1.         De beoordeling

De voorzitter stelt voorop dat in het kader van het verzoek om schorsing van de tenuitvoerlegging van een beslissing van de directeur slechts ruimte bestaat voor een voorlopige beoordeling en dat de zaak niet ten gronde kan worden onderzocht en beslist. Aan de orde is daarom slechts de vraag of de beslissing waartegen beklag is ingediend in strijd is met een wettelijk voorschrift dan wel zodanig onredelijk of onbillijk is dat er een spoedeisend belang is om thans over te gaan tot schorsing van de (verdere) tenuitvoerlegging van die beslissing. Naar het oordeel van de voorzitter is dat het geval.

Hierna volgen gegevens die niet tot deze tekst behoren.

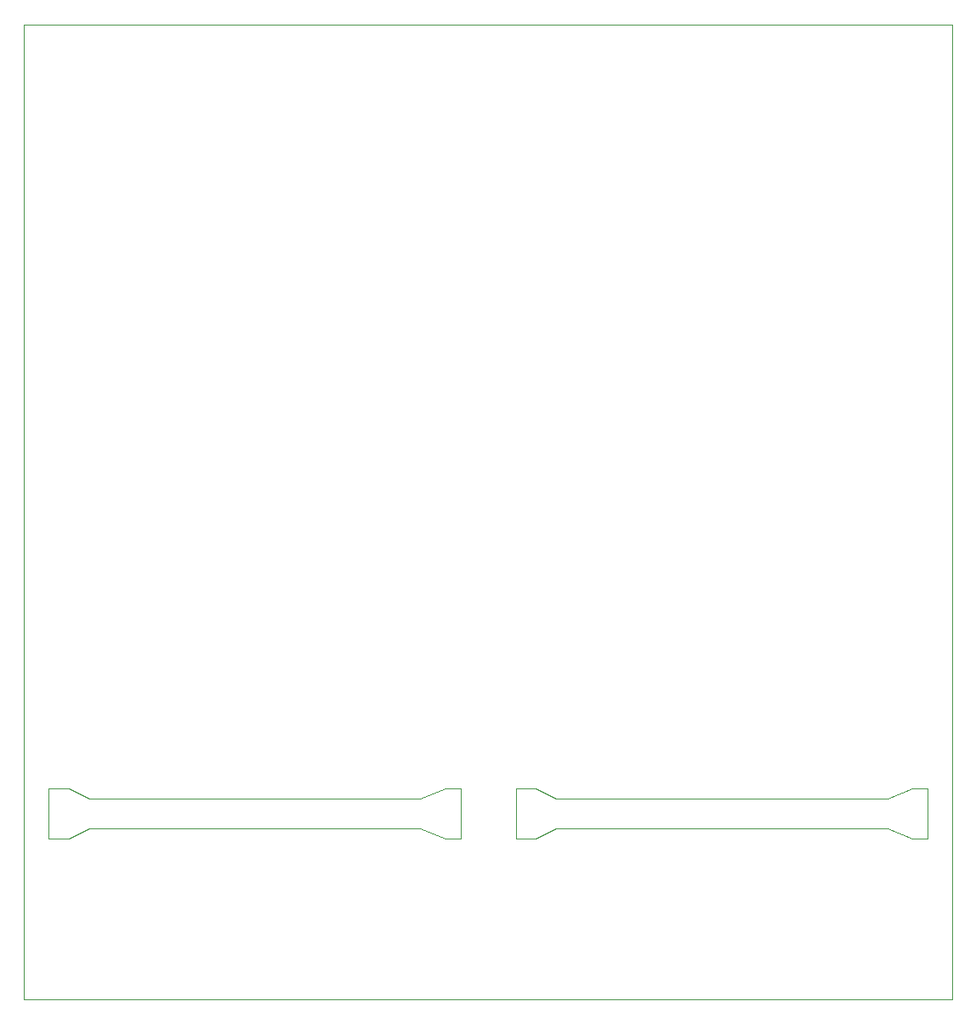
<source format=gbr>
%TF.GenerationSoftware,KiCad,Pcbnew,7.0.9*%
%TF.CreationDate,2024-06-03T12:22:40+05:30*%
%TF.ProjectId,Precharge,50726563-6861-4726-9765-2e6b69636164,rev?*%
%TF.SameCoordinates,Original*%
%TF.FileFunction,Profile,NP*%
%FSLAX46Y46*%
G04 Gerber Fmt 4.6, Leading zero omitted, Abs format (unit mm)*
G04 Created by KiCad (PCBNEW 7.0.9) date 2024-06-03 12:22:40*
%MOMM*%
%LPD*%
G01*
G04 APERTURE LIST*
%TA.AperFunction,Profile*%
%ADD10C,0.100000*%
%TD*%
G04 APERTURE END LIST*
D10*
X90000000Y-90000000D02*
X123000000Y-90000000D01*
X125500000Y-89000000D01*
X127000000Y-89000000D01*
X127000000Y-94000000D01*
X125500000Y-94000000D01*
X123000000Y-93000000D01*
X90000000Y-93000000D01*
X88000000Y-94000000D01*
X86000000Y-94000000D01*
X86000000Y-89000000D01*
X88000000Y-89000000D01*
X90000000Y-90000000D01*
X43500000Y-90000000D02*
X76500000Y-90000000D01*
X79000000Y-89000000D01*
X80500000Y-89000000D01*
X80500000Y-94000000D01*
X79000000Y-94000000D01*
X76500000Y-93000000D01*
X43500000Y-93000000D01*
X41500000Y-94000000D01*
X39500000Y-94000000D01*
X39500000Y-89000000D01*
X41500000Y-89000000D01*
X43500000Y-90000000D01*
X37000000Y-13000000D02*
X129500000Y-13000000D01*
X129500000Y-110000000D01*
X37000000Y-110000000D01*
X37000000Y-13000000D01*
M02*

</source>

Uit de inlichtingen van de directeur, waaronder begrepen een verslag van 12 juli 2017, wordt voldoende aannemelijk dat de door verzoeker op 4 juli 2017 ingeleverde urine een te laag kreatininegehalte had, ook na herhalingsonderzoek. Dat wijst op fraude. Gelet daarop kon de directeur een sanctie opleggen. Nu verzoeker onweersproken heeft gesteld dat hij niet eerder urine heeft ingeleverd met een te laag kreatininegehalte acht de voorzitter - voorlopig oordelend - gelet op de straffen zoals die zijn neergelegd in de landelijk geldende Sanctiekaart 2016, de oplegging van een  disciplinaire  straf van opsluiting in een andere verblijfsruimte dan een strafcel van zeven dagen niet proportioneel en dus niet redelijk en billijk. Volgens de Sanctiekaart 2016 zou in dit geval met een waarschuwing kunnen worden volstaan. De directeur heeft geen feiten of omstandigheden aangevoerd die de noodzaak van een zwaardere bestraffing aannemelijk kunnen maken. De omstandigheid dat in de locatie Sittard een actief beleid tegen drugs wordt gevoerd en dat op dit gebied een zero tolerance beleid geldt waar niet van af geweken wordt tenzij de omstandigheden van het geval dit noodzakelijk maken,  is daarvoor op zich niet voldoende. Een zero tolerance beleid betekent - naar het voorlopig oordeel van de voorzitter - wél dat drugsgebruik en fraude bij een urinecontrole niet worden getolereerd maar is op zich niet een voldoende rechtvaardiging om zwaarder te straffen dan volgens de landelijke sanctiekaart zou zijn aangewezen. Het verzoek zal daarom worden toegewezen en de tenuitvoerlegging van de bestreden beslissing van de directeur zal met onmiddellijke ingang worden geschorst.

 

2.         De uitspraak

De voorzitter wijst het verzoek toe en schorst de tenuitvoerlegging van de beslissing van de directeur met onmiddellijke ingang tot het moment dat de beklagcommissie op het beklag zal hebben beslist.

 

Aldus gedaan door mr. A. van Waarden, voorzitter, in tegenwoordigheid van B.A. Bogaars, secretaris, op 18 juli 2017.